• EXERCISE REQUIREMENTS:
Please say how many lines in the records below contain the word "Courtyard". Give the number and nothing more.

Stored data
# # # #
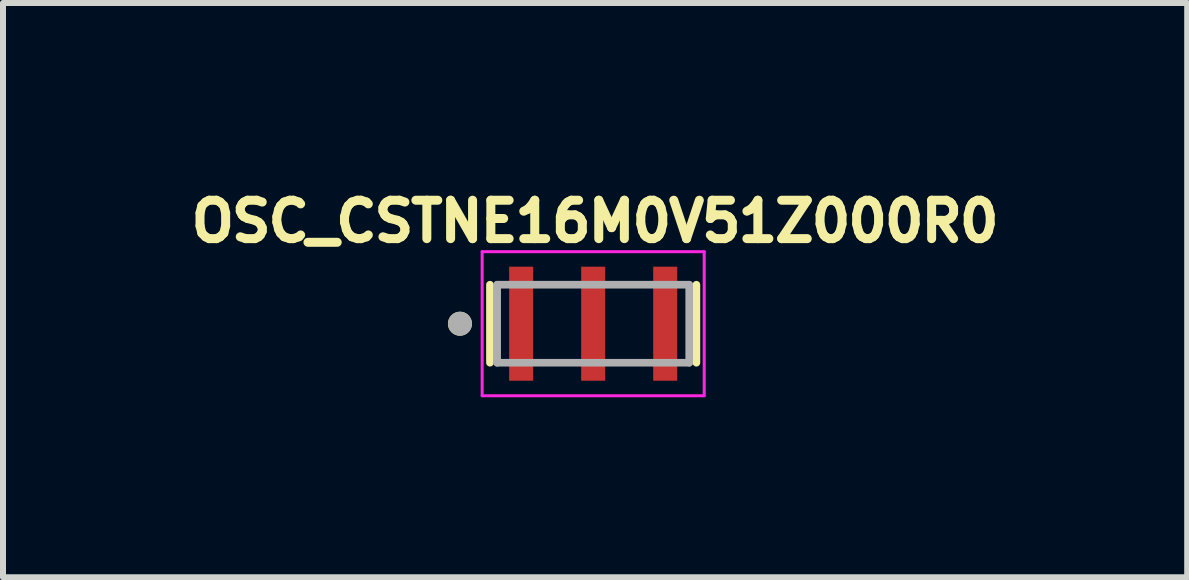
<source format=kicad_pcb>
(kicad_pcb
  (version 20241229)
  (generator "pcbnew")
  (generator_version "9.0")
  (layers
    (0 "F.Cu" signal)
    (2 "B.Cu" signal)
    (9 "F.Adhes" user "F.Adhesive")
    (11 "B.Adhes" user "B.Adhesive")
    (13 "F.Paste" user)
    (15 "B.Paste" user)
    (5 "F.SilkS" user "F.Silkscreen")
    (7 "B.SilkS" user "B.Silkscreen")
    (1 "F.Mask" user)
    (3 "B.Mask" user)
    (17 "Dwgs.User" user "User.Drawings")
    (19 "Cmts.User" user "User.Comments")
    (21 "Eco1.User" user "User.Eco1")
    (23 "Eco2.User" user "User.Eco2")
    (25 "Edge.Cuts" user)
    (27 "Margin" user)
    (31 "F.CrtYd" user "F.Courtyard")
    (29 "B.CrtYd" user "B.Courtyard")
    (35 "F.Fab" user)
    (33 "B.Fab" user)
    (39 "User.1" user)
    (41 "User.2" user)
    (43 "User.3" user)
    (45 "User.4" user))
  (footprint "OSC_CSTNE16M0V51Z000R0"
    (layer "F.Cu")
    (at 6.834 2.344)
    (property "Reference" "OSC_CSTNE16M0V51Z000R0" (at 0.032 -1.706 0) (layer "F.SilkS") (effects (font (size 0.64 0.64) (thickness 0.15))))
    (attr through_hole)
    (fp_line (start -1.72 -0.65) (end -1.72 0.65) (stroke (width 0.127) (type solid)) (layer "F.SilkS"))
    (fp_line (start 1.72 -0.65) (end 1.72 0.65) (stroke (width 0.127) (type solid)) (layer "F.SilkS"))
    (fp_circle (center -2.22 0) (end -2.12 0) (stroke (width 0.2) (type solid)) (fill no) (layer "F.SilkS"))
    (fp_line (start -1.85 -1.2) (end 1.85 -1.2) (stroke (width 0.05) (type solid)) (layer "F.CrtYd"))
    (fp_line (start -1.85 1.2) (end -1.85 -1.2) (stroke (width 0.05) (type solid)) (layer "F.CrtYd"))
    (fp_line (start 1.85 -1.2) (end 1.85 1.2) (stroke (width 0.05) (type solid)) (layer "F.CrtYd"))
    (fp_line (start 1.85 1.2) (end -1.85 1.2) (stroke (width 0.05) (type solid)) (layer "F.CrtYd"))
    (fp_line (start -1.6 -0.65) (end -1.6 0.65) (stroke (width 0.127) (type solid)) (layer "F.Fab"))
    (fp_line (start -1.6 -0.65) (end 1.6 -0.65) (stroke (width 0.127) (type solid)) (layer "F.Fab"))
    (fp_line (start 1.6 -0.65) (end 1.6 0.65) (stroke (width 0.127) (type solid)) (layer "F.Fab"))
    (fp_line (start 1.6 0.65) (end -1.6 0.65) (stroke (width 0.127) (type solid)) (layer "F.Fab"))
    (fp_circle (center -2.22 0) (end -2.12 0) (stroke (width 0.2) (type solid)) (fill no) (layer "F.Fab"))
    (pad "1" smd rect (at -1.2 0) (size 0.4 1.9) (layers "F.Cu" "F.Mask" "F.Paste"))
    (pad "2" smd rect (at 0 0) (size 0.4 1.9) (layers "F.Cu" "F.Mask" "F.Paste"))
    (pad "3" smd rect (at 1.2 0) (size 0.4 1.9) (layers "F.Cu" "F.Mask" "F.Paste")))
  (gr_rect
    (start -3 -3)
    (end 16.732 6.569)
    (stroke (width 0.1) (type default))
    (fill no)
    (layer "Edge.Cuts")))
</source>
# # # #
• TASK SOLUTION:
2